First of all, in all the examples I have seen, nn.Module subclasses are callable. Mine is not callable, I have been explicitly calling model.forward(). It also seems that gradients are not being propagated, as when I call loss.backward(), all the gradients go to nan, and the GPU is not being utilized at all during the training loop, even though the memory has been allocated, and I have called .cuda() on all the inputs and the model.

I’m wondering, is there an easy to fix my work? or, is there a way to re-use the conv kernels like this with nn.Conv3d and the equivalent Transposed op?
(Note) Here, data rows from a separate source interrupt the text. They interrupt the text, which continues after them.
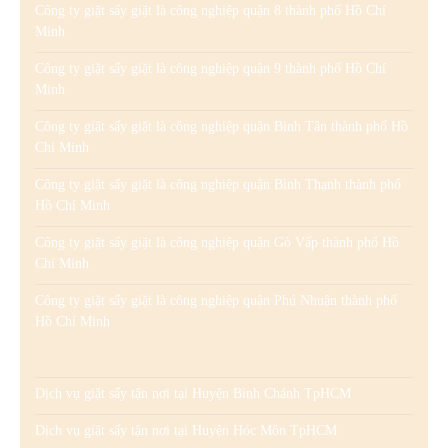
Công ty giặt sấy giặt là công nghiệp quận 8 thành phố Hồ Chí
Minh
Công ty giặt sấy giặt là công nghiệp quận 9 thành phố Hồ Chí
Minh
Công ty giặt sấy giặt là công nghiệp quận Bình Tân thành phố Hồ
Chí Minh
Công ty giặt sấy giặt là công nghiệp quận Bình Thạnh thành phố
Hồ Chí Minh
Công ty giặt sấy giặt là công nghiệp quận Gò Vấp thành phố Hồ
Chí Minh
Công ty giặt sấy giặt là công nghiệp quận Phú Nhuận thành phố
Hồ Chí Minh
Dịch vụ giặt sấy tận nơi tại Huyện Bình Chánh TpHCM
Dịch vụ giặt sấy tận nơi tại Huyện Hóc Môn TpHCM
What happens if you call the model directly via output = model(x)?
I tried out your code and it seems to run fine.
What PyTorch version are you using?

I’ll have to get back to you on Monday, but I’ve been getting something like Model3d object is not callable. I’m pretty sure I built the latest stable version of from sources, I’ll update my reply on Monday.
Thanks

UPDATE:
I take back what I said about the model not being callable, I’m calling the model on the inputs now and its fine. I have also found out that the nan value in my gradients is always in model.up_classifier_weight, which means that the loss function I’m using is probably the culprit. The loss values themselves seem normal though.

I solved the GPU utilization issue by calling nn.DataParallel on my model.
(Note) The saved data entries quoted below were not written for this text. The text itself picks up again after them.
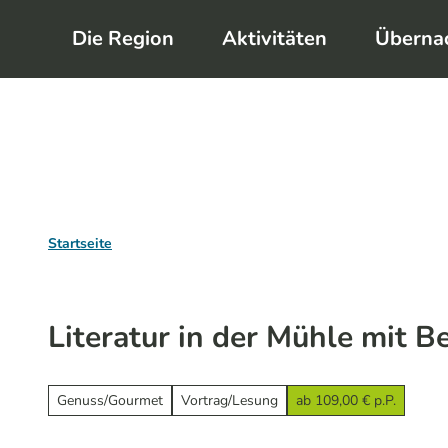
Z
Die Region
Aktivitäten
Überna
u
m
I
n
h
a
l
Startseite
t
Literatur in der Mühle mit B
Genuss/Gourmet
Vortrag/Lesung
ab 109,00 € p.P.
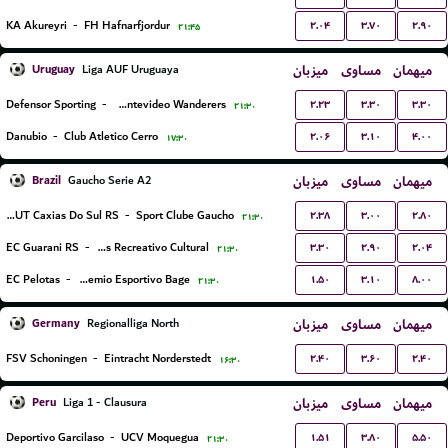
۲.۰۴
۳.۷۰
۲.۹۰
KA Akureyri
-
FH Hafnarfjordur
۲۱:۴۵
Uruguay
میزبان
مساوی
میهمان
Liga AUF Uruguaya
۲.۲۳
۳.۳۰
۳.۳۰
Defensor Sporting
-
Montevideo Wanderers
۲۱:۳۰
۲.۰۶
۳.۱۰
۴.۰۰
Danubio
-
Club Atletico Cerro
۱۷:۳۰
Brazil
میزبان
مساوی
میهمان
Gaucho Serie A2
۲.۳۸
۳.۰۰
۲.۸۰
APAFUT Caxias Do Sul RS
-
Sport Clube Gaucho
۲۱:۳۰
۳.۳۰
۲.۹۰
۲.۰۴
EC Guarani RS
-
EC Veranópolis Recreativo Cultural
۲۱:۳۰
۱.۵۰
۳.۱۰
۸.۰۰
EC Pelotas
-
Gremio Esportivo Bage
۲۱:۳۰
Germany
میزبان
مساوی
میهمان
Regionalliga North
۲.۴۰
۳.۶۰
۲.۴۰
FSV Schoningen
-
Eintracht Norderstedt
۱۶:۳۰
Peru
میزبان
مساوی
میهمان
Liga 1 - Clausura
۱.۵۱
۳.۸۰
۵.۵۰
Deportivo Garcilaso
-
UCV Moquegua
۲۱:۳۰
There are very large intermediate values computed in my loss function, I wonder if these are leading to gradient explosion… I want to try using batchnorm layers to see if I can mitigate this, but I’m not sure how to use the nn.functional.batch_norm. How do I make sure running_mean, running_var, args are being updated during training / being frozen during evaluation?
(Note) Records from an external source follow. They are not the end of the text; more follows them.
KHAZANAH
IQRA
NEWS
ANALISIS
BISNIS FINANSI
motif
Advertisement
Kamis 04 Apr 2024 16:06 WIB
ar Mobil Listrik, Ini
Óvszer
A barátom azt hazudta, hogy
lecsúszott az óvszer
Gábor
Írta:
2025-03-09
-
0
F.batch_norm has an argument training, which defines in which mode the function operates.

looking at the docs, it doesn’t seem like the training flag does anything besides check the size of the input. Does one have to manually update the running_mean, running_var?

The training flag get’s passed in this line of code.
You would have to register the running stats as buffers.